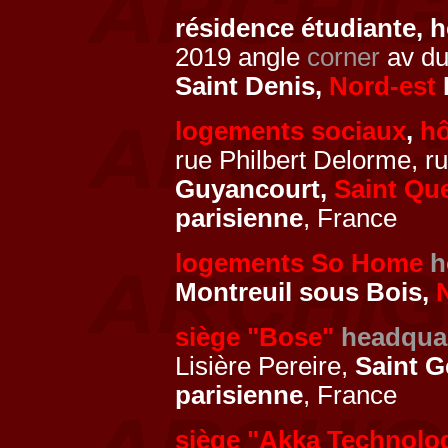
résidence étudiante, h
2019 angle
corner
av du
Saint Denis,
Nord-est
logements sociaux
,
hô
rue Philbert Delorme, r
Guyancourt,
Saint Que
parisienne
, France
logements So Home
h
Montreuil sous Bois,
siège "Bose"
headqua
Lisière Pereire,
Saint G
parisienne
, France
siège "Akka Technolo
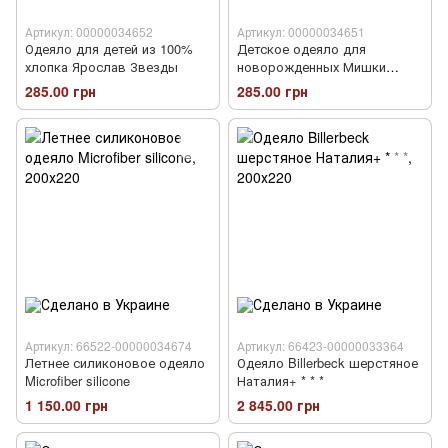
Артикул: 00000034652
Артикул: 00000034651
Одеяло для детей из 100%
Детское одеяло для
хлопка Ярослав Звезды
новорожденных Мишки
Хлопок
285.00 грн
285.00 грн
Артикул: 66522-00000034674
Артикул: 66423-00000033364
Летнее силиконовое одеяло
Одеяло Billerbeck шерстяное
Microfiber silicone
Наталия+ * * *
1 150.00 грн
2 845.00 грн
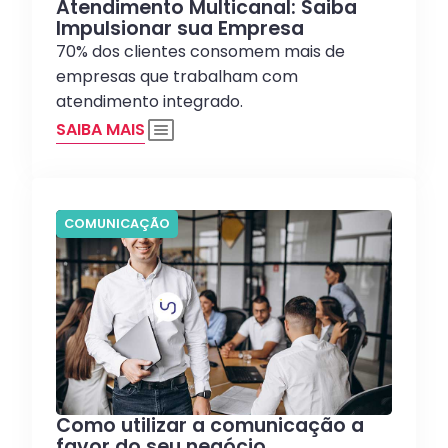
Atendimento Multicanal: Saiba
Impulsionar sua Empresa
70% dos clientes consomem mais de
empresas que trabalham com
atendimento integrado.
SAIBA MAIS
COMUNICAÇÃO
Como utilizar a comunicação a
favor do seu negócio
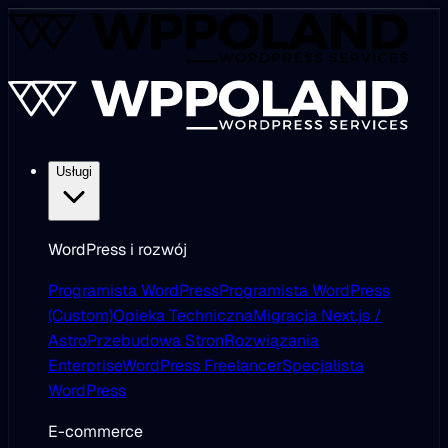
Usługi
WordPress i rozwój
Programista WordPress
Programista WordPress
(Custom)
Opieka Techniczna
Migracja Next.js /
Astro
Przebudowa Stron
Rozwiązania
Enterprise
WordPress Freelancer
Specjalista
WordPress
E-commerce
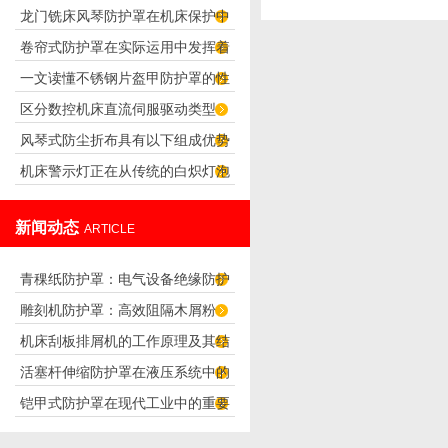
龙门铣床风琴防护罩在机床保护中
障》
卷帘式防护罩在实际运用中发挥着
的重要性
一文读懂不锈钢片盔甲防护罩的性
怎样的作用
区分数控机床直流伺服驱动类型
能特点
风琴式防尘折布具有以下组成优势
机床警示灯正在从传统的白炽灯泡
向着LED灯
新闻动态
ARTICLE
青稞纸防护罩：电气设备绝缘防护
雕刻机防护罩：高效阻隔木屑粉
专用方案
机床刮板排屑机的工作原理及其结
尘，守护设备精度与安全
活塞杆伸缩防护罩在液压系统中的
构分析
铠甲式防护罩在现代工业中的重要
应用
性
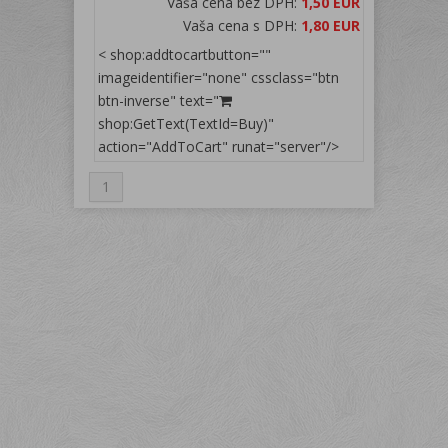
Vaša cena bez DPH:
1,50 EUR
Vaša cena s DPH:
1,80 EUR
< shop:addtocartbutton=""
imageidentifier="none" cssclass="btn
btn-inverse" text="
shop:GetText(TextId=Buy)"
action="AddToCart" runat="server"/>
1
* * * * *
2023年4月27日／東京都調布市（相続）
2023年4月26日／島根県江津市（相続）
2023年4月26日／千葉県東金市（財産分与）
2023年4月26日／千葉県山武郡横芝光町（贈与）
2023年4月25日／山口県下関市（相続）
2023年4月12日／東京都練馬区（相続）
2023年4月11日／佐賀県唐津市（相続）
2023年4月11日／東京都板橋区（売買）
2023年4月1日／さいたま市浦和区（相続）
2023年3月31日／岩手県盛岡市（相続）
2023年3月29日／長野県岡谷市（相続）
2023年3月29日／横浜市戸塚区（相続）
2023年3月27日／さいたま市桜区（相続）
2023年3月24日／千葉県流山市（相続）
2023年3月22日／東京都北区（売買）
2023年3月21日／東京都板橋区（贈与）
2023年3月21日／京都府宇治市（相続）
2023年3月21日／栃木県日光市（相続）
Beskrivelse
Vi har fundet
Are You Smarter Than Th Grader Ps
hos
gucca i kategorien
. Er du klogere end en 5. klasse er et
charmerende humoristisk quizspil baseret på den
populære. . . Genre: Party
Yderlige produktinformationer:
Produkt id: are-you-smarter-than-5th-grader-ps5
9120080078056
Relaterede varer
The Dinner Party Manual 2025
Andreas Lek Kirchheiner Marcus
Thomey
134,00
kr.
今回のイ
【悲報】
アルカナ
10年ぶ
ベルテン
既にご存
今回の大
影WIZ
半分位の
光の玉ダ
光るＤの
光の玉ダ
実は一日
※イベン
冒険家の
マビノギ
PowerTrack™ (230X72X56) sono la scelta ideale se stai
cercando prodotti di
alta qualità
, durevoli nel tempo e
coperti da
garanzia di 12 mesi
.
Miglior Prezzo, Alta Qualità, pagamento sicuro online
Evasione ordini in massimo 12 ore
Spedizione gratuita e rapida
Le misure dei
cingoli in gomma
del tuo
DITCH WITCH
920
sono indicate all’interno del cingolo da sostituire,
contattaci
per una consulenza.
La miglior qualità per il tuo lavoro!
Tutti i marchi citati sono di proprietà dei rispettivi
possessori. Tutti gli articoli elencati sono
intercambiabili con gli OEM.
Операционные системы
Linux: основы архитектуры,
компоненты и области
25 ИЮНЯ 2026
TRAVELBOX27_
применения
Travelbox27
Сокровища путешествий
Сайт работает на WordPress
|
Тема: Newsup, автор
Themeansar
* * * * *
Copy the lines of the rows exactly, from the line containing "Atendimento Multicanal: Saiba" through the line containing "favor do seu negócio", including both.

**Output for this task**
Atendimento Multicanal: Saiba
Impulsionar sua Empresa
70% dos clientes consomem mais de
empresas que trabalham com
atendimento integrado.
SAIBA MAIS
COMUNICAÇÃO
Como utilizar a comunicação a
favor do seu negócio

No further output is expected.